» **ACTION ITEM**
Search the entries for the word "Позволяет". Copy each line in which it is found.

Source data

--- START ---

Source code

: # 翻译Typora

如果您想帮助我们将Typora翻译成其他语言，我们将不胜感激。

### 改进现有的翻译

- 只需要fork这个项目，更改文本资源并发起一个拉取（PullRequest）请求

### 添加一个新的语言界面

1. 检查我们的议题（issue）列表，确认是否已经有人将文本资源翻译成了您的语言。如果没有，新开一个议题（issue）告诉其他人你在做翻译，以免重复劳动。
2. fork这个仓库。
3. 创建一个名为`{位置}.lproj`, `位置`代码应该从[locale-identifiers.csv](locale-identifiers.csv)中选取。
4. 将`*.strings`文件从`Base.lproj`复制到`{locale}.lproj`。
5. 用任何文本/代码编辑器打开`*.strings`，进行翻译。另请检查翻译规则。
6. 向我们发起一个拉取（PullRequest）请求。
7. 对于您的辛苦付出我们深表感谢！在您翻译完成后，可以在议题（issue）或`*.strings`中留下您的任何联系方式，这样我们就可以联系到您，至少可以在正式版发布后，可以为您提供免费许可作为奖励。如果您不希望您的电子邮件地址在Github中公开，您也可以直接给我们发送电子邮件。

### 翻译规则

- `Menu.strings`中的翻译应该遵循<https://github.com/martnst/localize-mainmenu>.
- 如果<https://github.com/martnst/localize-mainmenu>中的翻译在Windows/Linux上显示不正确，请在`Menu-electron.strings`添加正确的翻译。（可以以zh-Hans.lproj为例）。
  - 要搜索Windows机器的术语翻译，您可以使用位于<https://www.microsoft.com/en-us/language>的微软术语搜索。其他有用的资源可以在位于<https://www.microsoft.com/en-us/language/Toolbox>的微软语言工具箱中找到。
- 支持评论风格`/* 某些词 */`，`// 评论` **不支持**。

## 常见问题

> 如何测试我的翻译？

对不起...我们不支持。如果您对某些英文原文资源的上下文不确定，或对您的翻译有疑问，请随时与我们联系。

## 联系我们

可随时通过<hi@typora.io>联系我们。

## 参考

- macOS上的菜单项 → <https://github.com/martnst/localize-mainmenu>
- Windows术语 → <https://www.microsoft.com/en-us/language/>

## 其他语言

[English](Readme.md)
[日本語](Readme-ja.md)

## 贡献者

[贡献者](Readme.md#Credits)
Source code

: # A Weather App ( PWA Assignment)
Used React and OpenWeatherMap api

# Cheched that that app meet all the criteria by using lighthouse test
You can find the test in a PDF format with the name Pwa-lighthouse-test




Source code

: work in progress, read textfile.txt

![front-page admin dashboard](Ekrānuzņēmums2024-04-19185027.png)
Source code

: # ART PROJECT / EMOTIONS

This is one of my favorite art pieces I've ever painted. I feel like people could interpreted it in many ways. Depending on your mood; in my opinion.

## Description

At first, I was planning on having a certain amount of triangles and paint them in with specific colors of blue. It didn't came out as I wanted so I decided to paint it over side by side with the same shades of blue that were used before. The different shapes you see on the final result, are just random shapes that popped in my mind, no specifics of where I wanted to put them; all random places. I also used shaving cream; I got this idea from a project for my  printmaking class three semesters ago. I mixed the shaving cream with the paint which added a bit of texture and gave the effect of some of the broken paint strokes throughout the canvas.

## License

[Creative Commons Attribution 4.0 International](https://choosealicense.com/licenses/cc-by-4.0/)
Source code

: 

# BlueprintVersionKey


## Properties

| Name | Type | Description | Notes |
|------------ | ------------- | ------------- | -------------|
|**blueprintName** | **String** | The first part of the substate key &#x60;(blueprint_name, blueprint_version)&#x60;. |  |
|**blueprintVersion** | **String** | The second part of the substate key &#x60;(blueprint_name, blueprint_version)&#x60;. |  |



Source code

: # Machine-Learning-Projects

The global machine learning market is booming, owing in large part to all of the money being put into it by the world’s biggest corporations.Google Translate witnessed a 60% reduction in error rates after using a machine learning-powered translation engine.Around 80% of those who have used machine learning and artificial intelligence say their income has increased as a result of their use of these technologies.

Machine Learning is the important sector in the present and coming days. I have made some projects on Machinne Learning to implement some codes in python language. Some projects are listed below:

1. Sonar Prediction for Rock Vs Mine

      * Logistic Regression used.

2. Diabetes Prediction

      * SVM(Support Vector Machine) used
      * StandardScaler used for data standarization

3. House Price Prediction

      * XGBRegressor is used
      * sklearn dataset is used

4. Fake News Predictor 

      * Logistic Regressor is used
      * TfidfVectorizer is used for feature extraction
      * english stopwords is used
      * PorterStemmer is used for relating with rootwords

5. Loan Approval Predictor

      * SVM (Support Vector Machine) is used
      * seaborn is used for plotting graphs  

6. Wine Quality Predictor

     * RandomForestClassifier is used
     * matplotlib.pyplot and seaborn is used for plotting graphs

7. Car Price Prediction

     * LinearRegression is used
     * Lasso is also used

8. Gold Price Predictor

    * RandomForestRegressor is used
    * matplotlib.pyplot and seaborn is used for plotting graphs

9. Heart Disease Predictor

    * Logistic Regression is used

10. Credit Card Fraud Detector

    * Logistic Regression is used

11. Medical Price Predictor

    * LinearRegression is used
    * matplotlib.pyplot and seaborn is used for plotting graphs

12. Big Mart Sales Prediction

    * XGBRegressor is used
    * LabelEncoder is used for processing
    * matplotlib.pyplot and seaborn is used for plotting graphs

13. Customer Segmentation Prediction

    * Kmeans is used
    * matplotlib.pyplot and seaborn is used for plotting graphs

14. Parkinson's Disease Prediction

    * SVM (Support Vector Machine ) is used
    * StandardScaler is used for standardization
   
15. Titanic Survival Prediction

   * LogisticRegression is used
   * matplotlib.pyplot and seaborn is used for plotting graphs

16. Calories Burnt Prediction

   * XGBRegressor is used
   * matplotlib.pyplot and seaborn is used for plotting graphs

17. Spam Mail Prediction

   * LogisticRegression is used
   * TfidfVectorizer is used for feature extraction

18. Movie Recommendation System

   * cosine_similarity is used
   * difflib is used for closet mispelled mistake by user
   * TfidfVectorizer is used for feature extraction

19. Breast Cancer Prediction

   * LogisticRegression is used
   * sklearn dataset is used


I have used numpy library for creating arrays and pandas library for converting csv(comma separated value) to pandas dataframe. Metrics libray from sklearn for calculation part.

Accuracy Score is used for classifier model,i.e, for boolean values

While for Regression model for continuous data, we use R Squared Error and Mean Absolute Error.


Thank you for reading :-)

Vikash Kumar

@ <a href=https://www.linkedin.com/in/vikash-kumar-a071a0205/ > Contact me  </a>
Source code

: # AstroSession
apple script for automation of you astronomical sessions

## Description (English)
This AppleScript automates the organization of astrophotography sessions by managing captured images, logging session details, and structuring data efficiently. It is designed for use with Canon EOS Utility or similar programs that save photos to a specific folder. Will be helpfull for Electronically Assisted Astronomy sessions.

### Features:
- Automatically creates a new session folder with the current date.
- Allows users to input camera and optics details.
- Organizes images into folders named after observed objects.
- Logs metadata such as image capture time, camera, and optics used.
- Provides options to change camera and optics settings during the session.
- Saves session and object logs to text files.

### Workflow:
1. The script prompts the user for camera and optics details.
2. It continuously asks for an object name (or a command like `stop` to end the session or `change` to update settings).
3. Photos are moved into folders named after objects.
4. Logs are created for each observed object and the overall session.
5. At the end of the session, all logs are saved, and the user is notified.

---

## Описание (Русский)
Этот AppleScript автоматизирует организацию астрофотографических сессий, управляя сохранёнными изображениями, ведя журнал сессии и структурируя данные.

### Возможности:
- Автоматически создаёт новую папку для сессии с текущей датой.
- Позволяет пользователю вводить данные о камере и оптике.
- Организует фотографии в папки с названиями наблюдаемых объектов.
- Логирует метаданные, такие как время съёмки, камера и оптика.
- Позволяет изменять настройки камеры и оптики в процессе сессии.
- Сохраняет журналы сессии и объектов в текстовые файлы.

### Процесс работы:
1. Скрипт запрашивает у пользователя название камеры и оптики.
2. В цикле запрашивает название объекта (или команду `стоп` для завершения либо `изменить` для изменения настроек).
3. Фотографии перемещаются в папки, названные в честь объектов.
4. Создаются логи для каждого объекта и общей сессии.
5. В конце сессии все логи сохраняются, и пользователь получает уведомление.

--- END ---

» **RESULT**
- Позволяет пользователю вводить данные о камере и оптике.
- Позволяет изменять настройки камеры и оптики в процессе сессии.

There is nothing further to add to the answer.